→ Your objective
List every numbered equation in the text on the work energy theorem, giving each with its number.

Work energy theorem states that the total work on a body is equal its change in kinetic energy, this is:

W=K_f-K_i (1)

with W the total work, Ki the initial kinetic energy and Kf the final kinetic energy. Kinetic energy is defined as:

K=\frac{mv^2}{2} (2)

with m the mass and v the velocity.

Using (2) on (1):

W=\frac{mv_f^2}{2}-\frac{mv_i^2}{2} (3)

In both cases the total work while the objects are in the air is the work gravity field does on them. Work is force times the displacement, so in our case is weight (w=mg) of the object times displacement (d):

W=Fd=wd=mgd (4)

Using (4) on (3):

mgd=\frac{mv_f^2}{2}-\frac{mv_i^2}{2} (5)

That's the equation we're going to use on a) and b).

→ Input data
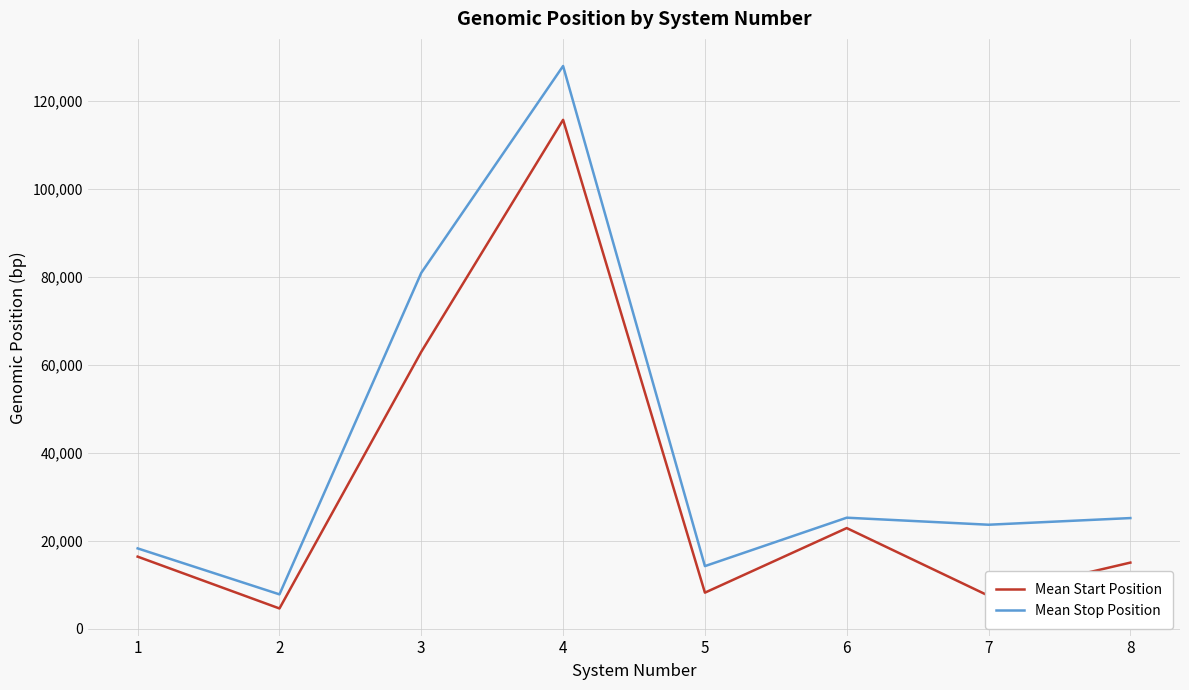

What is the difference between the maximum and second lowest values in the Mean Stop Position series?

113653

→ The completed task
(1) W = K_f − K_i
(2) K = mv²/2
(3) W = mv_f²/2 − mv_i²/2
(4) W = Fd = wd = mgd
(5) mgd = mv_f²/2 − mv_i²/2